Quatro bombeiros são eletrocutados ao participarem do desafio do balde de gelo

Com o impacto do choque, eles foram jogados contra outros dois bombeiros



Quatro bombeiros ficaram feridos ao tentar ajudar um grupo de estudantes no desafio do balde de gelo — campanha para divulgar e arrecadar fundos para financiar as pesquisas sobre a Esclerose Lateral Amiotrófica (ELA).

Segundo o jornal britânico Daily Mail, o acidente aconteceu na manhã da última quinta-feira na Universidade de Campbellsville, no Kentucky, Estados Unidos. Dois oficiais da corporação estavam no alto da escada de seu caminhão, jogando água no grupo, quando um cabo de energia se rompeu e uma onda de eletricidade os atingiu.

Com o impacto do choque, eles foram jogados contra outros dois bombeiros. O capitão Tony Grider, de 41 anos, e Alex Quinn, de 22, que estavam no alto da escada, foram levados ao Hospital da University de Louisville. De acordo com o jornal, o estado de saúde de Grider é grave e o de Quinn é estável.

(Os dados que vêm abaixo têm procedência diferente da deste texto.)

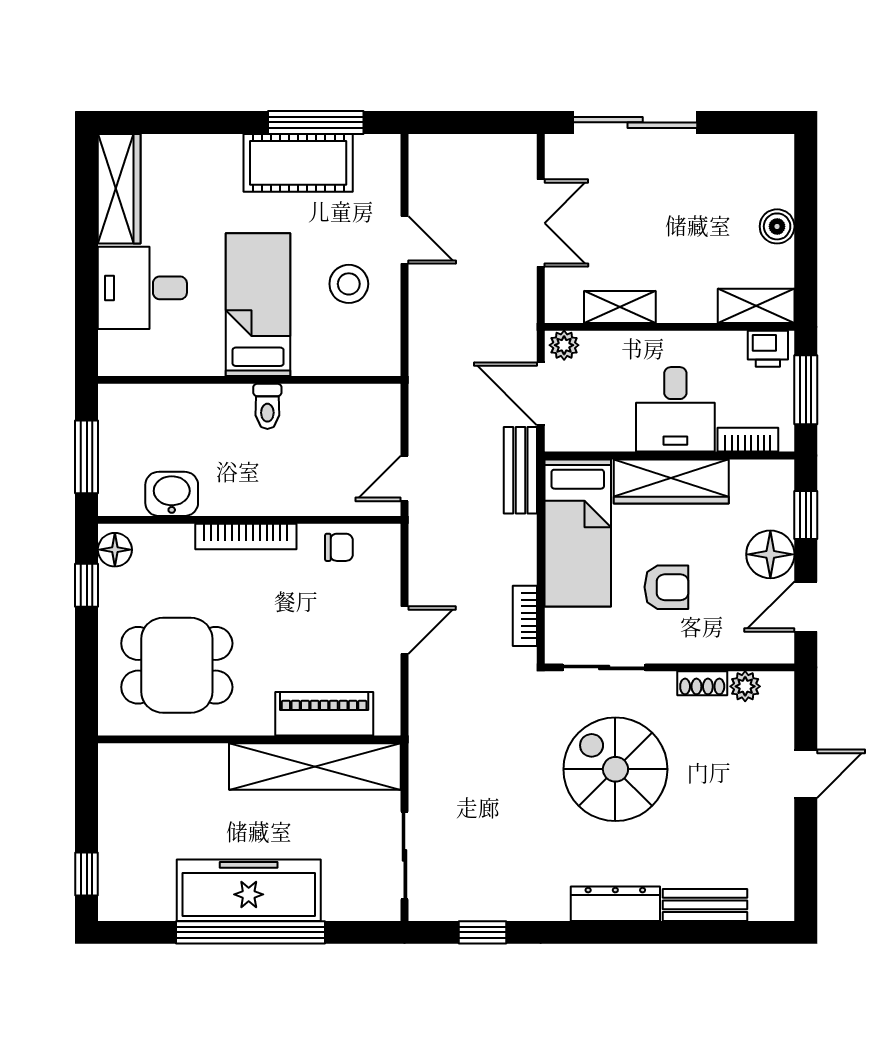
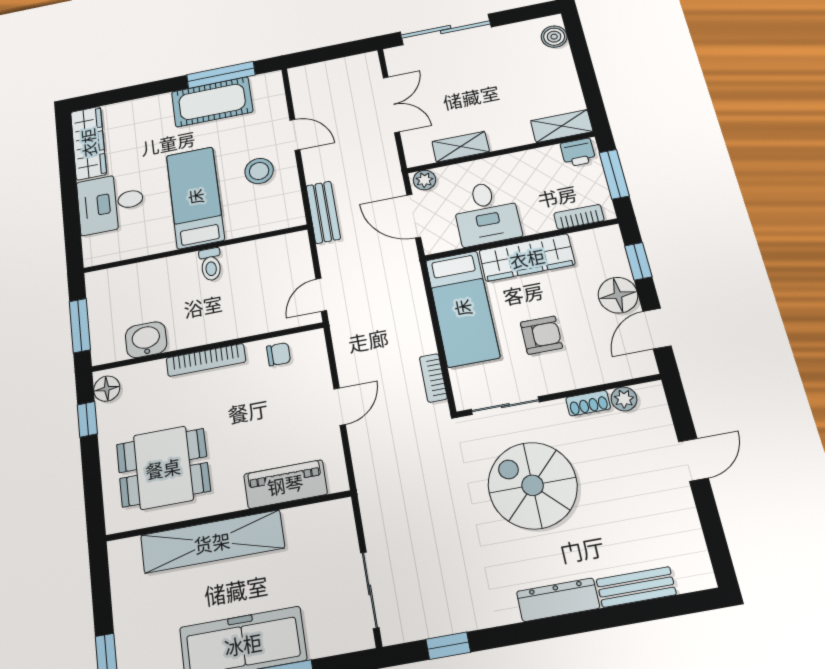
boiler: (777, 226) -> (554, 37), moved
desk: (675, 409) -> (486, 213), moved
bench: (520, 470) -> (323, 212), moved
shelving: (315, 767) -> (212, 542), moved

Steve Marrs, de 37 anos, e Alex Johnson, de 28, foram atendidos e liberados. Nenhum estudante ficou ferido. Os bombeiros se feriram depois de terem ajudado os alunos da banda da universidade a cumprirem o desafio.

A ideia do grupo era gravar um vídeo diferente de todos que já tinham visto. Para isso, os bombeiros usaram a mangueira do caminhão para molhar as cabeças dos estudantes. Uma foto que registra o momento foi postada nas redes sociais na última quinta. A direção da Universidade de Campbellsville se pronunciou sobre o incidente. “A universidade pede orações de todos pelos dois bombeiros que ficaram gravemente feridos em nosso campus. Expressamos nossas condolências e voltamos nossas orações às famílias das vítimas”, diz o pronunciamento oficial da instituição. A Esclerose Lateral Amiotrófica é uma doença degenerativa do sistema nervoso e está relacionada a um quadro de fraqueza muscular que geralmente acomete pessoas em torno de 50 anos, mas também está presente em pessoas mais jovens, normalmente a partir dos 20.

Dos primeiros sintomas ao óbito, o paciente costuma viver cerca de três anos, com uma doença que, de maneira progressiva, irreversível e incurável, vai aos poucos atrofiando os músculos e deixando a pessoa incapaz de se locomover, se alimentar e até respirar sozinha Criada nos Estados Unidos, a brincadeira desafia a pessoa a doar cem dólares para instituições que apoiam o tratamento de pacientes diagnosticados e as pesquisas a respeito da doença ou tomar um banho de água com gelo. Com a adesão dos famosos a campanha foi modificada e agora todo mundo toma o banho e doa também: os vídeos não param de se multiplicar e as doações também não. A ALS Association, instituição que tem recebido as doações, declarou recorde de arrecadação desde que a campanha começou, no dia 29 de julho.